Die Suchtberaterinnen und Suchtberater sind als Sozialarbeiterinnen, Sozialpädagogen und in einigen Fällen auch Therapeuten allesamt vom Fach. Vor Ort bieten sie umfassende Beratung, Begleitung und  Information zum Thema Missbrauch und Sucht von legalen Suchtstoffen und nicht stoffgebundenen Süchten an.

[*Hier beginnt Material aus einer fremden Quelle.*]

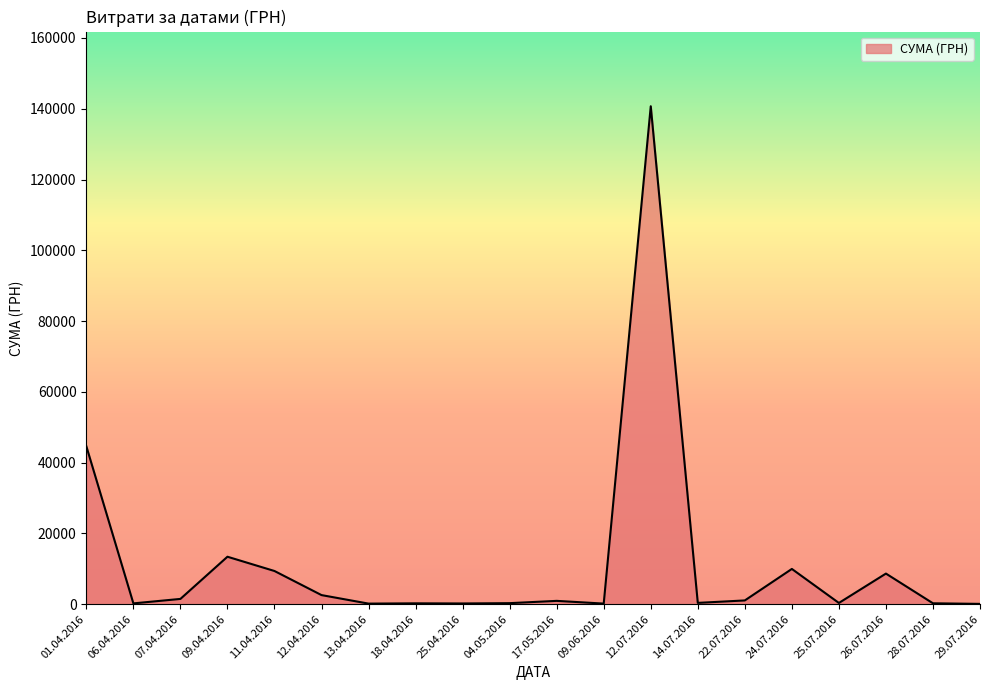

Is it true that the value at 24.07.2016 is 9972.0?

True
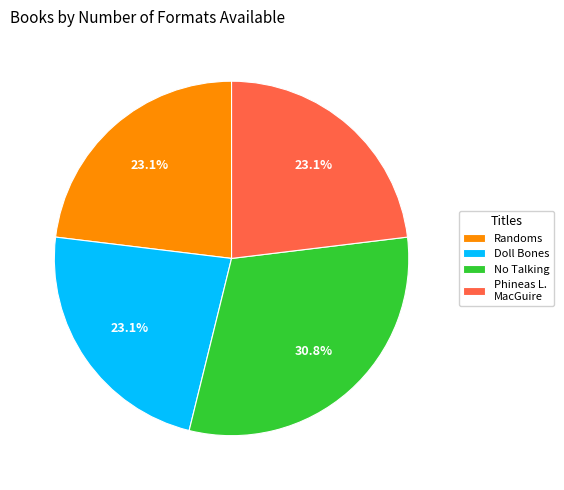

Is there any slice that represents more than half of the pie?

No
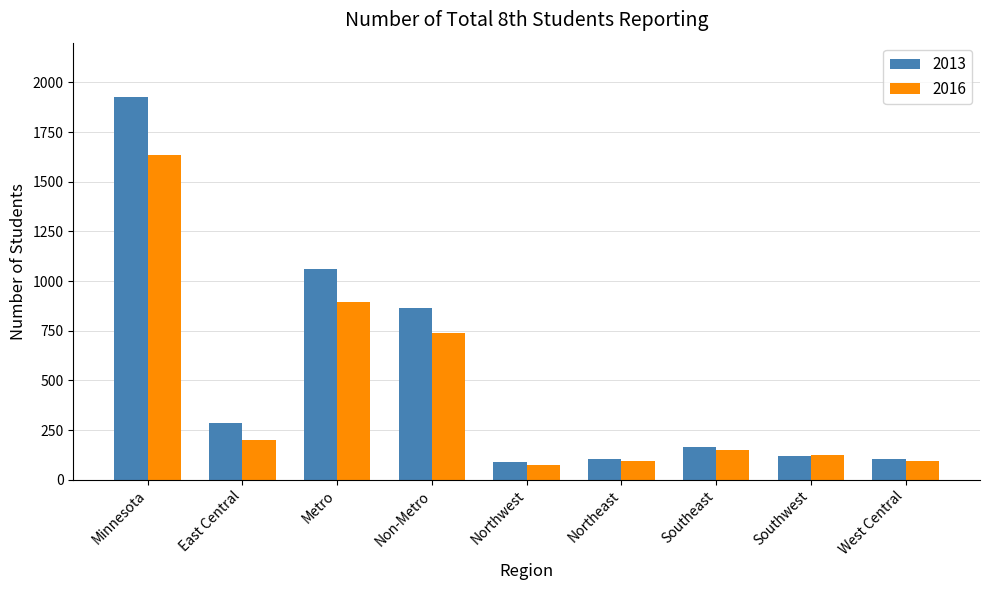

At Metro, list the series in order from largest to smallest.

2013, 2016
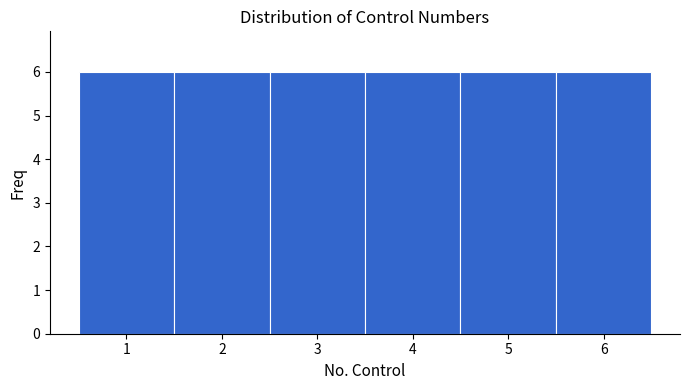

Reading left to right, list every bar in this chart as the range it spans on the x-axis followed by its height. The values are not printed on the chart, so give them approximately, as read against the axis.

0.5 to 1.5: 6
1.5 to 2.5: 6
2.5 to 3.5: 6
3.5 to 4.5: 6
4.5 to 5.5: 6
5.5 to 6.5: 6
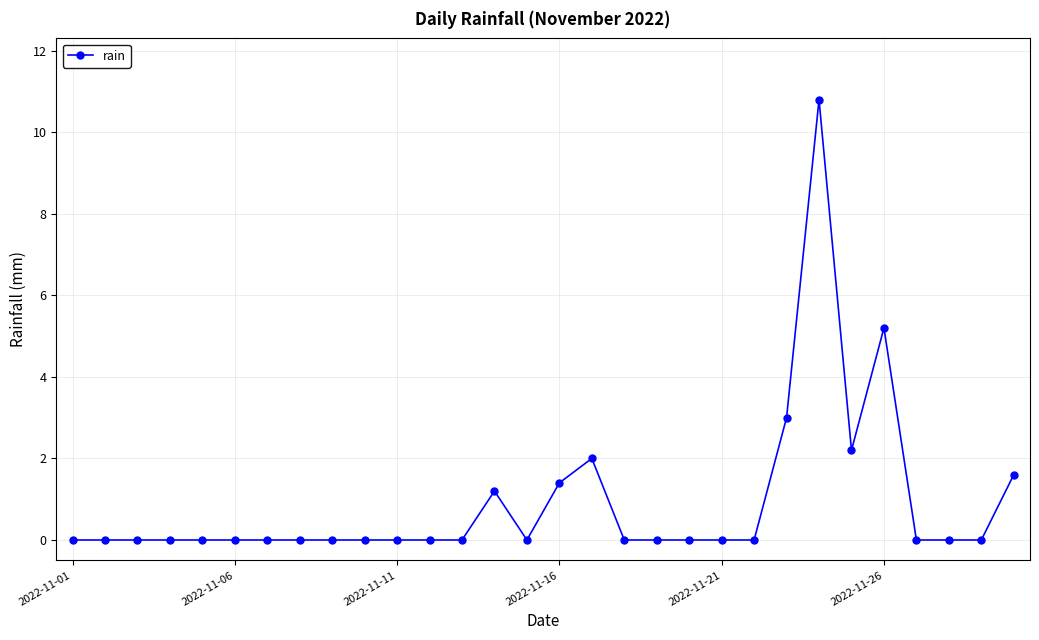

What is the value of the 26th point from the left?

5.2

Alkoholsucht eine Volkskrankheit

„In rund 90 Prozent der Fälle wenden sich Menschen an uns, die ein Problem mit Alkohol haben“, sagt Daniela Plattfaut, die als Beraterin vor Ort in Werne tätig ist, und ergänzt: „Man kann sagen, dass Alkoholabhängigkeit eine echte Volkskrankheit ist.“ Nicht nur bei Schwierigkeiten mit dem Alkoholkonsum, sondern auch bei selteneren Süchten wie Kaufsucht oder der Abhängigkeit von Schnüffelstoffen wissen die Experten aus der Suchtberatung Rat. 

Eine Vermittlung in eine Entgiftung oder Therapie, in Beratungseinrichtungen oder Selbsthilfegruppen dann gehört ebenso zum Aufgabenspektrum wie die Begleitung nach einer stationären oder ambulanten Behandlung.